### WORK ITEM
Would you please give every entry again exactly, without the pictures?
━━━ RECORDED DATA ━━━
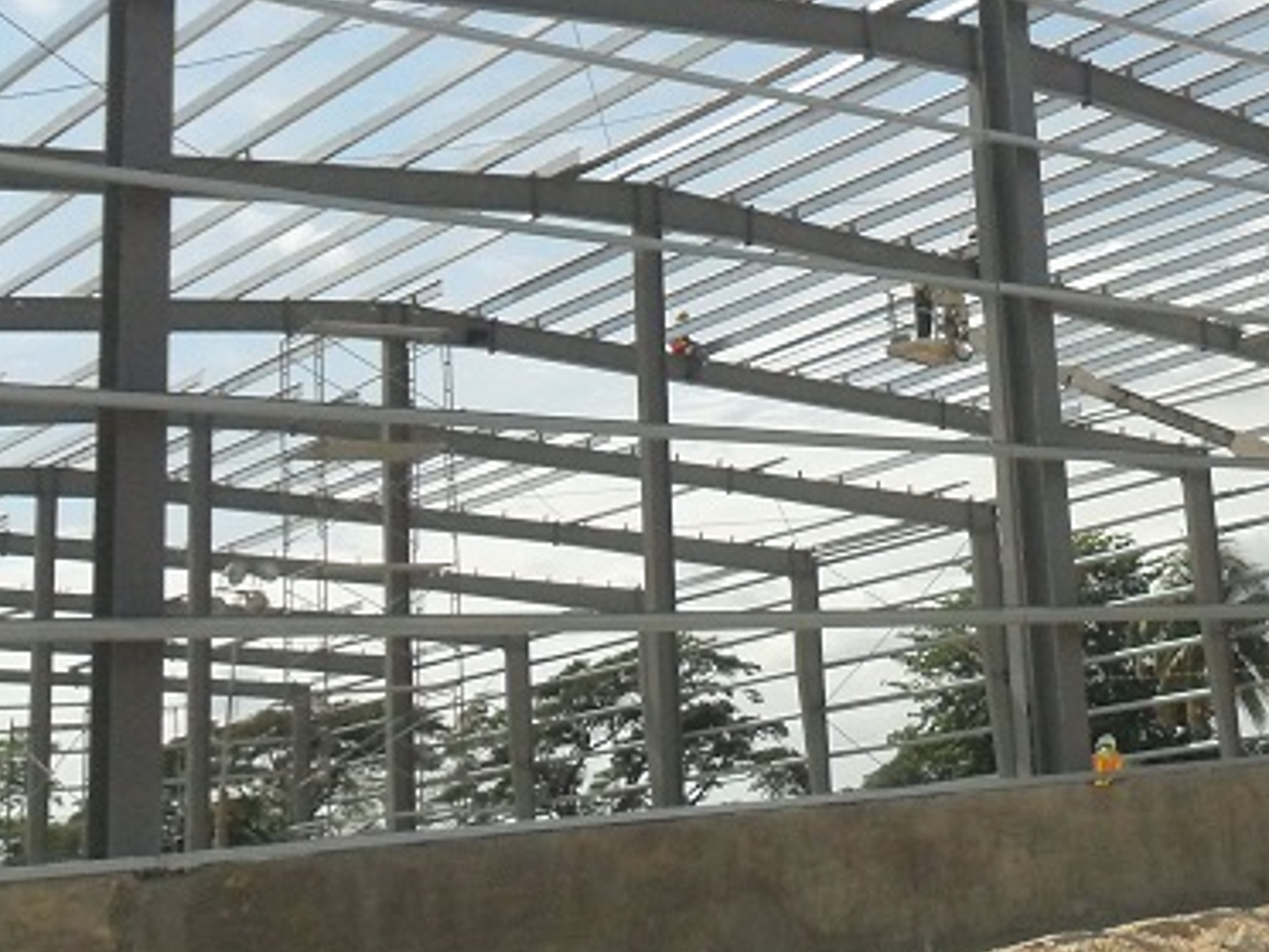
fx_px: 2126
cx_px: 1303
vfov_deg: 24.9
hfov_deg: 30.6
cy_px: 222
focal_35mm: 58
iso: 200
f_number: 8.9
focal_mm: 4.9
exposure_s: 1/750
━━━
### EXERCISE ANSWER
fx_px: 2126
cx_px: 1303
vfov_deg: 24.9
hfov_deg: 30.6
cy_px: 222
focal_35mm: 58
iso: 200
f_number: 8.9
focal_mm: 4.9
exposure_s: 1/750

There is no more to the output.